Work carried out between 2012 and 2014 found a number of firms (including banks and insurers) had schemes that were likely to drive mis-selling.

High level findings were that few firms had fully considered risks in their incentive schemes, some of which were so complex that management and other staff did not understand them.

Where risks had been recognised, the controls firms had implemented to manage risks in incentive schemes were often lacking and a number of managers received a bonus based on the sales made by the staff they supervised, creating a possible conflict of interest.

The regulator’s approach will be in two stages: a desk-based review of firms’ incentives policies, remuneration arrangements and controls; followed on-site visits and more detailed testing on a selection of firms.

The review work will take place throughout the remainder of 2015, with information requests having already gone out, to be followed by analysis of responses during the third and fourth quarters this year. Into the first quarter the stage two visits will commence, with conclusions and reporting due by the second quarter of 2016.

Research by law firm Pinsent Masons found that consumer credit complaints to the Financial Ombudsman Service increased 25 per cent in the past year to 9,542 in 2014.
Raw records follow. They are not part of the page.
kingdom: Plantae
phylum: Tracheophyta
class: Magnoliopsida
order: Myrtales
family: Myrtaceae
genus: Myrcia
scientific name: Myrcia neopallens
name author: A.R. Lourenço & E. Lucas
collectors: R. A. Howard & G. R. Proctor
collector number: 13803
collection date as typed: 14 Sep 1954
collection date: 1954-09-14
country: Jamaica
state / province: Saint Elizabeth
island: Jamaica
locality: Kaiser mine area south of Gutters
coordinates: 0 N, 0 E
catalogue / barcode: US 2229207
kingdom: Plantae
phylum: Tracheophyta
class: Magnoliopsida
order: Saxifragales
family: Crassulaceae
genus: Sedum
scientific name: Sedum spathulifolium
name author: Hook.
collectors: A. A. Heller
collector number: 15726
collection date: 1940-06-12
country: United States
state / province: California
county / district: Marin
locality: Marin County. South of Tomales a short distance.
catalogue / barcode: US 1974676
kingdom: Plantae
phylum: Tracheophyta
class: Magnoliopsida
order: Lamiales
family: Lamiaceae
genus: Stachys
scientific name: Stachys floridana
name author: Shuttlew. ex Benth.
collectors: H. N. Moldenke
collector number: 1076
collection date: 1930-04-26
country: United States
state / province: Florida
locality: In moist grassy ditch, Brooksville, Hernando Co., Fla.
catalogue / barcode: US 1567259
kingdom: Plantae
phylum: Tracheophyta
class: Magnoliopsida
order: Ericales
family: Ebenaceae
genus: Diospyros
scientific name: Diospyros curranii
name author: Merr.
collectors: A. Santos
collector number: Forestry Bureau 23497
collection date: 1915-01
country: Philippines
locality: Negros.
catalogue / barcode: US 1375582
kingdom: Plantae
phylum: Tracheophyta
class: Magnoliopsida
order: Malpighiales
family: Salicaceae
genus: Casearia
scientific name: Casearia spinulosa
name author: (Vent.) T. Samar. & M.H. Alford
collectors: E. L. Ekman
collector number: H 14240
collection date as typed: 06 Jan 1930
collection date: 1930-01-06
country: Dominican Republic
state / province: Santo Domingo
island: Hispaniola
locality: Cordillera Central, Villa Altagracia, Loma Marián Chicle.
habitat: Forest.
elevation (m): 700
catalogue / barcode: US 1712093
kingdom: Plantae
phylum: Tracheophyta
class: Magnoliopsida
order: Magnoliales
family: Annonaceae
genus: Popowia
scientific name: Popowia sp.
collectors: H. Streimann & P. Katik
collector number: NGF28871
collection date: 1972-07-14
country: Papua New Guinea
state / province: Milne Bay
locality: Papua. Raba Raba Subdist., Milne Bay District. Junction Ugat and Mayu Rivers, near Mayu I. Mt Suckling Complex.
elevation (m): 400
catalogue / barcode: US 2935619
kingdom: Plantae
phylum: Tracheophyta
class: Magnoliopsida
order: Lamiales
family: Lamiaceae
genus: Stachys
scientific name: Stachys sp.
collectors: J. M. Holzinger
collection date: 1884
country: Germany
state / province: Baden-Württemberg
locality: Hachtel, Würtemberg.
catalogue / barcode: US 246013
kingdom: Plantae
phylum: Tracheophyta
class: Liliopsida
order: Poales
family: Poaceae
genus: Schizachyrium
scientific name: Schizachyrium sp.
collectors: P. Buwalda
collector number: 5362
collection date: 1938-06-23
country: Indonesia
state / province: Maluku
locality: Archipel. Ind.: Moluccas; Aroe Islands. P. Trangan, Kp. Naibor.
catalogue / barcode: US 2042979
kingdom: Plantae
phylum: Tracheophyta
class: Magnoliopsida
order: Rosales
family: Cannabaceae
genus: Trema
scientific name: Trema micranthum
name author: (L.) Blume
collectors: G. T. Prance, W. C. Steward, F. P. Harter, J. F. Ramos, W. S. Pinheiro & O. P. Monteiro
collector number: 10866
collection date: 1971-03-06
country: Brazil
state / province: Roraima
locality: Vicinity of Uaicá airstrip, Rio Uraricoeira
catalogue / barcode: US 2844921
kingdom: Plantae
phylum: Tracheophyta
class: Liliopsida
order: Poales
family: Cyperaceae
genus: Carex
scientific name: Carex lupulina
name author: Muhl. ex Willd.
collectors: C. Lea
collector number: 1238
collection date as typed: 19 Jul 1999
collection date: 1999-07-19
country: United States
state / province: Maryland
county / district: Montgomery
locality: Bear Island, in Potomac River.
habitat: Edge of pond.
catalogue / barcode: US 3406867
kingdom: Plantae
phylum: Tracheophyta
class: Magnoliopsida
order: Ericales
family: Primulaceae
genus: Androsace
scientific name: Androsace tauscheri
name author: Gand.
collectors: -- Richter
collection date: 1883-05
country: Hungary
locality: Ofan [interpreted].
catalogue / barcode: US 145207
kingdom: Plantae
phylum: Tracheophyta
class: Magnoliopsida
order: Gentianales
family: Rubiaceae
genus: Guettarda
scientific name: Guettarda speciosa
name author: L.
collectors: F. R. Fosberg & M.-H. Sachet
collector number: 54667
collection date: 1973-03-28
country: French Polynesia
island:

Further data obtained from the FCA revealed that 34 per cent of referrals received last year by the consumer contract team, which deals with complaints about unfair contract terms and practices, were in relation to consumer credit.

Michael Ruck, a senior financial services enforcement lawyer at Pinsent Masons, said that while the FCA may have initially underestimated the size of the task of regulating the consumer credit industry, it has continued to increase its knowledge and resource in this area.

He said: “The FCA is now showing signs of beginning to make progress in this section of the regulated industry and seeking to regulate it in line with the FCA’s approach to other areas, including the use of tools such as thematic reviews.

“Following on from the attention given to payday lenders, the FCA is now seeking to review topics it has reviewed in various other sectors, in this case remuneration and incentivisation of staff.”

The regulator took responsibility for regulating the £200bn consumer credit market in April last year.